* SOURCE RECORDS
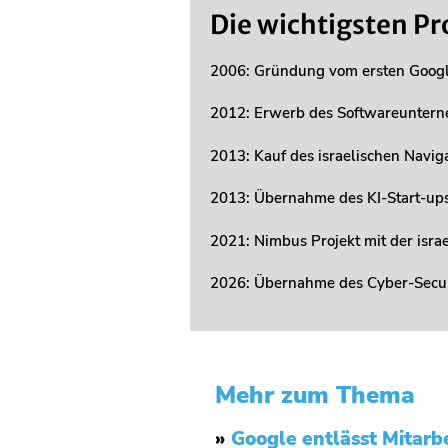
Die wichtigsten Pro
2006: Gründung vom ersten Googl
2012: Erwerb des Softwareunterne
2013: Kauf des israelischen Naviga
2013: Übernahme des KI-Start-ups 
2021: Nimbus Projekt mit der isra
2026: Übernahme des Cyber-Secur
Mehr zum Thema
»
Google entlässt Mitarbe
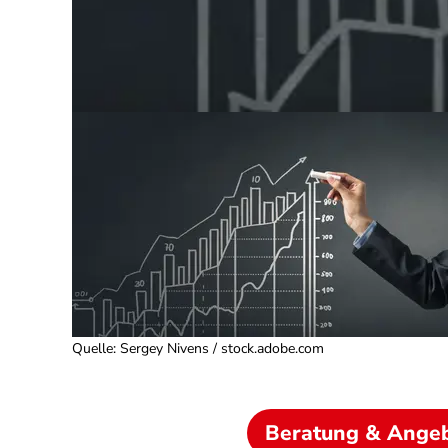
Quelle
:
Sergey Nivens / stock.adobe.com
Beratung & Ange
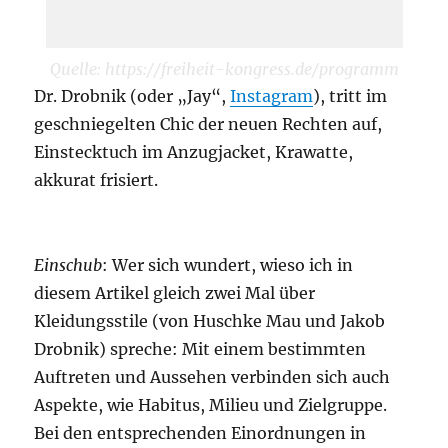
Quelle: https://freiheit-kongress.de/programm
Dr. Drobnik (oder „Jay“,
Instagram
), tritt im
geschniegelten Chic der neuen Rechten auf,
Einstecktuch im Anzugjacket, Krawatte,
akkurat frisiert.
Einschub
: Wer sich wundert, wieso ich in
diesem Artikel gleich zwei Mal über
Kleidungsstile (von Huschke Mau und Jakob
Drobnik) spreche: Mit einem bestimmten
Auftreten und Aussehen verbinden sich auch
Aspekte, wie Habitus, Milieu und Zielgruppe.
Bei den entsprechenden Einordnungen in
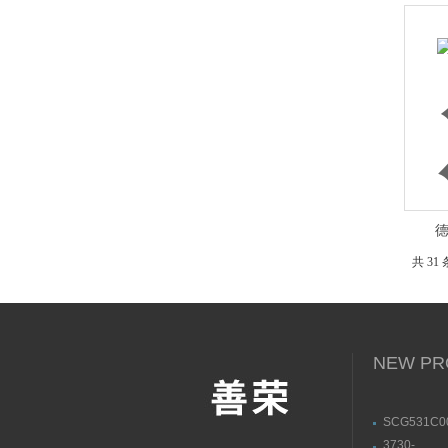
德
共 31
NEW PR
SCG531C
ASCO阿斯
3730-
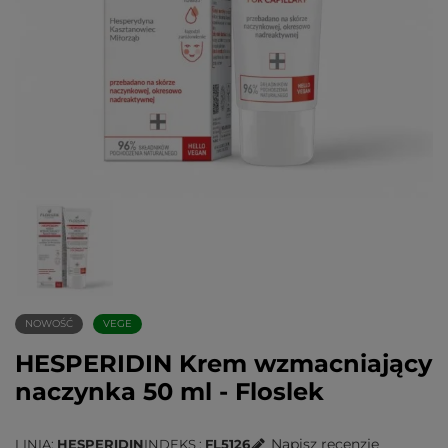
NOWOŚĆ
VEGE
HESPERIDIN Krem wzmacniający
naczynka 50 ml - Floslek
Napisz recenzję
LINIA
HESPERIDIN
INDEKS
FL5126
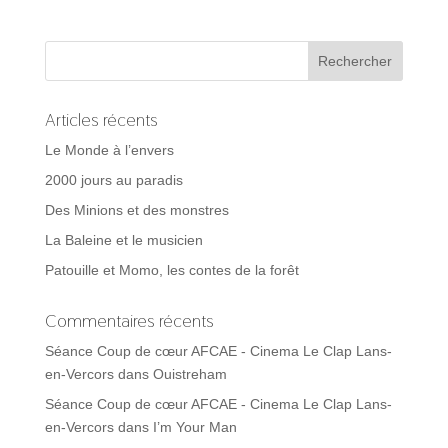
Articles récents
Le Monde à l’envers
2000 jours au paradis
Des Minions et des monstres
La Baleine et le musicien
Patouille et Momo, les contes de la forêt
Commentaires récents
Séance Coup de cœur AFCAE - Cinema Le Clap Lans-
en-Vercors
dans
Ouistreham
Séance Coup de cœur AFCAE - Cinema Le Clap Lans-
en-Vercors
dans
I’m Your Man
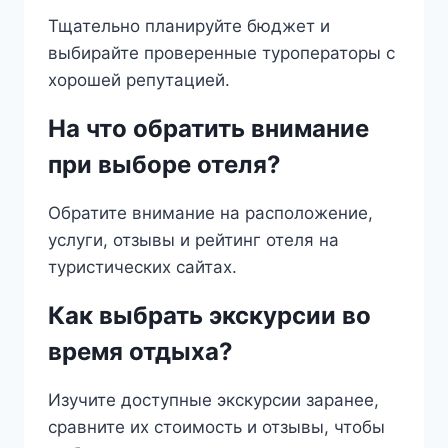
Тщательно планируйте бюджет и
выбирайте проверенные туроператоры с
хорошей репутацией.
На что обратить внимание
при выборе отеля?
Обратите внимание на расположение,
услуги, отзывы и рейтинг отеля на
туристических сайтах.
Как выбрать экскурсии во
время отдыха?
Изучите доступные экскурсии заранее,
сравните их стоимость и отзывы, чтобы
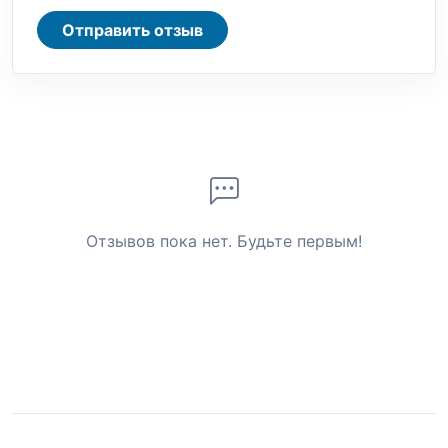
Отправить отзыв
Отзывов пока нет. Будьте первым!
==
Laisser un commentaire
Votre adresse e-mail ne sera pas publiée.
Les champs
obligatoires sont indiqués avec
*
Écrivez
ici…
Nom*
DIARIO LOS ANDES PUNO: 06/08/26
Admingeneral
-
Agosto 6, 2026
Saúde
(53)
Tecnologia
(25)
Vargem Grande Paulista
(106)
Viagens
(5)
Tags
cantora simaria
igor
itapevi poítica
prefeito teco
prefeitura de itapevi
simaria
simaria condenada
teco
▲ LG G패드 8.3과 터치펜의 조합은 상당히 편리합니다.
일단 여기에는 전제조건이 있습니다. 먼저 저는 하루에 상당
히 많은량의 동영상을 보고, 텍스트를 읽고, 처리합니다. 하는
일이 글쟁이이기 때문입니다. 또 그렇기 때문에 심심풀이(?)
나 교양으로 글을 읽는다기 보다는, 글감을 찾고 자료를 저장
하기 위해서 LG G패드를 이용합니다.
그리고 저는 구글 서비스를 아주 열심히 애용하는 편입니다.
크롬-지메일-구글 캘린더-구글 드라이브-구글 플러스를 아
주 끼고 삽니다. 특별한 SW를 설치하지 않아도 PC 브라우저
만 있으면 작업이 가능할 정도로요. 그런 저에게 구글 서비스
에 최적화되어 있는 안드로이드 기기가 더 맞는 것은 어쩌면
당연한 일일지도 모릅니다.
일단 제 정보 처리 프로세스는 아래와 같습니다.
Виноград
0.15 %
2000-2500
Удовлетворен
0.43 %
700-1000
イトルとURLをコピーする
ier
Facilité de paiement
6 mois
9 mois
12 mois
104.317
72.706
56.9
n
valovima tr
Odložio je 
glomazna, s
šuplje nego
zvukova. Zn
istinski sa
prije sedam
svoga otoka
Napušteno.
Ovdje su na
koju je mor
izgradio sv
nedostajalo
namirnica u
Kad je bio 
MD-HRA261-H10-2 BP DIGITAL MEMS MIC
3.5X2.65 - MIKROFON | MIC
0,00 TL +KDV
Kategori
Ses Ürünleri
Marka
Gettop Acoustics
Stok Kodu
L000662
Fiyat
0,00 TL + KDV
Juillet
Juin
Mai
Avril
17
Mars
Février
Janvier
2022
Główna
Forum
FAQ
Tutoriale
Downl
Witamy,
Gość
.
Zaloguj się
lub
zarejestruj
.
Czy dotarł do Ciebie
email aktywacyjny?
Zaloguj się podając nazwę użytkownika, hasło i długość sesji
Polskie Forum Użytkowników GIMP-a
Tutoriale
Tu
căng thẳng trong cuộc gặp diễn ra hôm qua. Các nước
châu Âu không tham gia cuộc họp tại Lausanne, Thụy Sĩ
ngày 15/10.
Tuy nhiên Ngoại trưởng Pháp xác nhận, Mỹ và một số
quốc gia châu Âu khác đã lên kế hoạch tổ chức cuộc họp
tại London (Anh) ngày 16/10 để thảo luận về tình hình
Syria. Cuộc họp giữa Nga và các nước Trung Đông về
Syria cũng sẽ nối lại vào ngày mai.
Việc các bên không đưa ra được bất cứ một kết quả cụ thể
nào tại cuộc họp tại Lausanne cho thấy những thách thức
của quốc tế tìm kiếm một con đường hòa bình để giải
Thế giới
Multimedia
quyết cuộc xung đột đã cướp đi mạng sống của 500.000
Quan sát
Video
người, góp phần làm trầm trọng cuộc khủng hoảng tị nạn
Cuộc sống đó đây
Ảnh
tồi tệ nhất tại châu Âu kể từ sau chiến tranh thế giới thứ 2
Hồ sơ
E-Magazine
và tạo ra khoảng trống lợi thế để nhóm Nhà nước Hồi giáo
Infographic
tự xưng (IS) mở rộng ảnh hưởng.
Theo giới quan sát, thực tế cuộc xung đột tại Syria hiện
---
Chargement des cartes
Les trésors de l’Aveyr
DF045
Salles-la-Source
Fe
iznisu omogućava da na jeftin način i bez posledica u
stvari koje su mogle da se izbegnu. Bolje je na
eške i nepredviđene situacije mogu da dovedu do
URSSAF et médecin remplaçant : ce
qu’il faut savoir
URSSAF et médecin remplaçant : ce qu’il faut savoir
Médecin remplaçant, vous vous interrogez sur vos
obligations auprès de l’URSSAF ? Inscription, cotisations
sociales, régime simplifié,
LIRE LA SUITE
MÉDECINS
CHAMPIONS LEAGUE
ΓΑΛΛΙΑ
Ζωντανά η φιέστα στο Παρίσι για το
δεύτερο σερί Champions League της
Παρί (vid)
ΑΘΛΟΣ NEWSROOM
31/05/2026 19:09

* WORK INSTRUCTIONS
Copy out the lines of the data that start with the line containing "Laisser un commentaire" and run through the line containing "Czy dotarł do Ciebie", keeping both of those lines and nothing else.

* ANSWER SECTION
Laisser un commentaire
Votre adresse e-mail ne sera pas publiée.
Les champs
obligatoires sont indiqués avec
*
Écrivez
ici…
Nom*
DIARIO LOS ANDES PUNO: 06/08/26
Admingeneral
-
Agosto 6, 2026
Saúde
(53)
Tecnologia
(25)
Vargem Grande Paulista
(106)
Viagens
(5)
Tags
cantora simaria
igor
itapevi poítica
prefeito teco
prefeitura de itapevi
simaria
simaria condenada
teco
▲ LG G패드 8.3과 터치펜의 조합은 상당히 편리합니다.
일단 여기에는 전제조건이 있습니다. 먼저 저는 하루에 상당
히 많은량의 동영상을 보고, 텍스트를 읽고, 처리합니다. 하는
일이 글쟁이이기 때문입니다. 또 그렇기 때문에 심심풀이(?)
나 교양으로 글을 읽는다기 보다는, 글감을 찾고 자료를 저장
하기 위해서 LG G패드를 이용합니다.
그리고 저는 구글 서비스를 아주 열심히 애용하는 편입니다.
크롬-지메일-구글 캘린더-구글 드라이브-구글 플러스를 아
주 끼고 삽니다. 특별한 SW를 설치하지 않아도 PC 브라우저
만 있으면 작업이 가능할 정도로요. 그런 저에게 구글 서비스
에 최적화되어 있는 안드로이드 기기가 더 맞는 것은 어쩌면
당연한 일일지도 모릅니다.
일단 제 정보 처리 프로세스는 아래와 같습니다.
Виноград
0.15 %
2000-2500
Удовлетворен
0.43 %
700-1000
イトルとURLをコピーする
ier
Facilité de paiement
6 mois
9 mois
12 mois
104.317
72.706
56.9
n
valovima tr
Odložio je 
glomazna, s
šuplje nego
zvukova. Zn
istinski sa
prije sedam
svoga otoka
Napušteno.
Ovdje su na
koju je mor
izgradio sv
nedostajalo
namirnica u
Kad je bio 
MD-HRA261-H10-2 BP DIGITAL MEMS MIC
3.5X2.65 - MIKROFON | MIC
0,00 TL +KDV
Kategori
Ses Ürünleri
Marka
Gettop Acoustics
Stok Kodu
L000662
Fiyat
0,00 TL + KDV
Juillet
Juin
Mai
Avril
17
Mars
Février
Janvier
2022
Główna
Forum
FAQ
Tutoriale
Downl
Witamy,
Gość
.
Zaloguj się
lub
zarejestruj
.
Czy dotarł do Ciebie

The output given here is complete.